Shadow Play

“Maybe. Good-bye, Nalchek. I’ll get back to you.” She hung up.

She doubted if Nalchek would get anyone to push forward on a cold case when they didn’t have proof of identity. It had been her experience that any excuse was good enough for manpower-strapped law-enforcement departments to file away the records in a bottom drawer and look the other way. But they’d had a chance with that reconstruction, dammit. She defied anyone to look at that face and turn away.

I won’t let it matter, Jenny. I won’t let what he did make a difference.

Somehow, I’ll make it work.

*

“You’re very quiet,” Joe said as he pulled her closer in bed that night. “Depressed?”

“Yes.” She stared into the darkness. “And angry. I can’t let him get away with it, Joe.”

“I knew that was coming.” He paused. “We have a chance. I found tracks of a vehicle near the road and sent the imprints to the lab. That may help, but what else are we going to do about it?”

“We? It’s my job.”

“Not with a killer out there.”

She would feel the same way about him. “And I don’t know what I’m going to do yet. I’m trying to put something together. I feel as if the rug’s been jerked from beneath me.” She was silent. “I was so sure that I was doing the right thing sending the reconstruction back to Nalchek. I wanted desperately for Jenny to find her family. She seemed so … lost.”

“Lost?”

“When Bonnie first came back to me, she wasn’t like Jenny. She was just the way she was when she was alive. Oh, she had things she didn’t know, like about where she was, and a few lapses of memory about how she died. But she knew me, she knew what we were together.”

“And Jenny isn’t like that?”

She shook her head. “She doesn’t remember her parents. She doesn’t remember anything about who killed her. She has only fleeting memories about anything connected to her life. As for her afterlife, that’s terribly vague. She only knows she’s been waiting.”

“Waiting to know who killed her?”

“I don’t know, Joe.

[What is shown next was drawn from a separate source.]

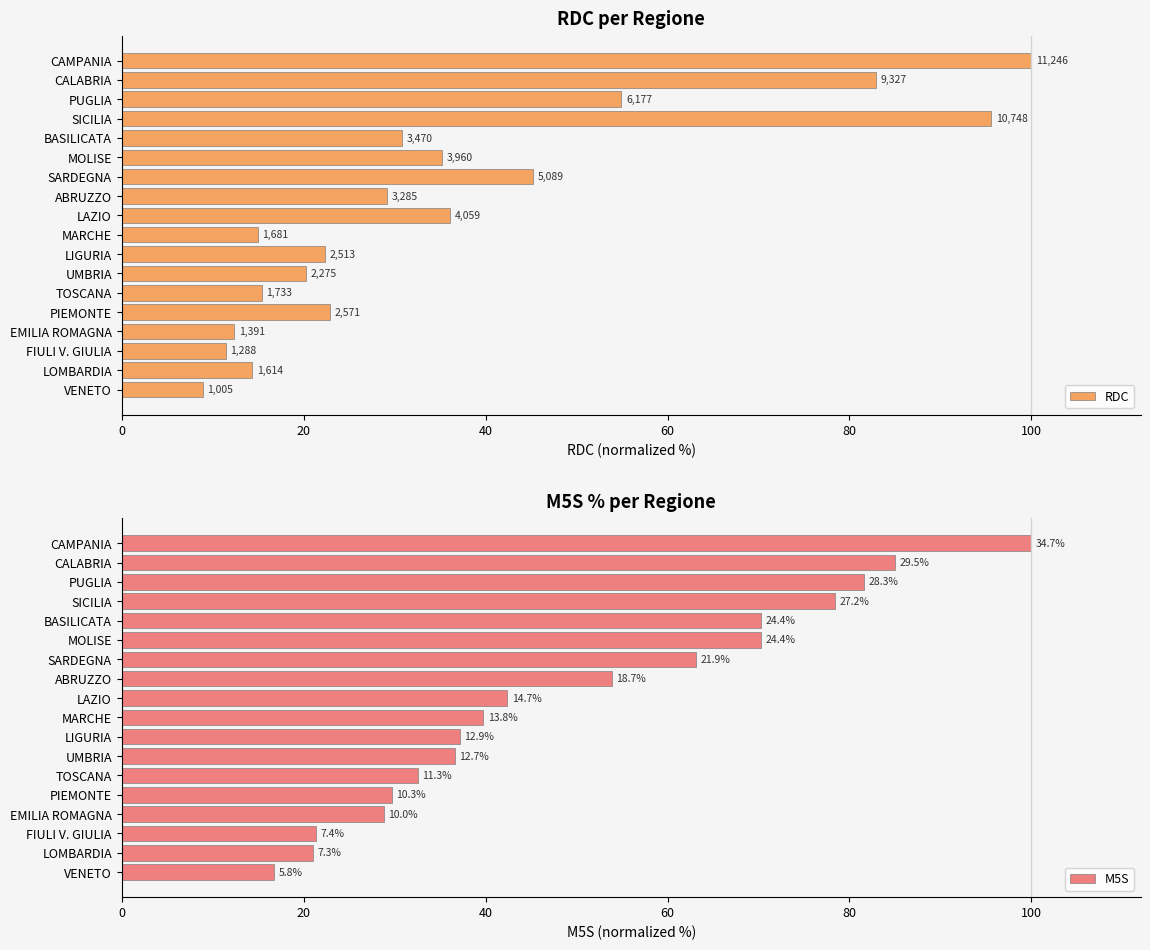

At MARCHE, list the series in order from smallest to largest.

RDC, M5S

Maybe waiting for her parents to bring her home? Though I think that things were starting to come back to her.” She paused. “That last day I actually saw her.”

“What?”

“I saw her. I’d said something about how happy I was that I knew what she looked like after I finished the reconstruction. And later I saw Jenny in her white dress and black, patent-leather shoes. She wanted to please me. She was so sad when I told her I was sending her away.”

“You actually saw her? The way you see Bonnie?”

She nodded. “I was surprised, too. She said that she’d thought she might be able to do it, so she tried. I think that she was exploring, stretching…”

“Since she was no longer lying in that grave, waiting,” he said bitterly.

“I don’t believe that’s what she meant.”

“You’ll have to forgive me. Your Jenny is a little out of my experience.”

“And mine.” She closed her eyes. “Hold me tighter, Joe.”

His arms closed around her. “There has to be some kind of cosmic justice for kids like Jenny. I don’t believe God would saddle you with that responsibility. She’s kind of out of our jurisdiction.”

“How do you know? Jenny was sent to me. Maybe that’s a sign that I’m the one who should help her. Oh, I know I did my best with that reconstruction. But it wasn’t enough, was it? She’s back with that monster who killed her.” She shuddered at the thought. “And that’s not justice, cosmic or otherwise. That’s a horror story.” She opened her eyes as a thought occurred to her. “Or maybe it’s payback time. I had a miracle come into my life, and her name was Bonnie. Even when she was taken from me in the cruelest way possible, she was allowed to come back and visit me. That was a miracle, too. Perhaps I’m being tapped to return the favor.”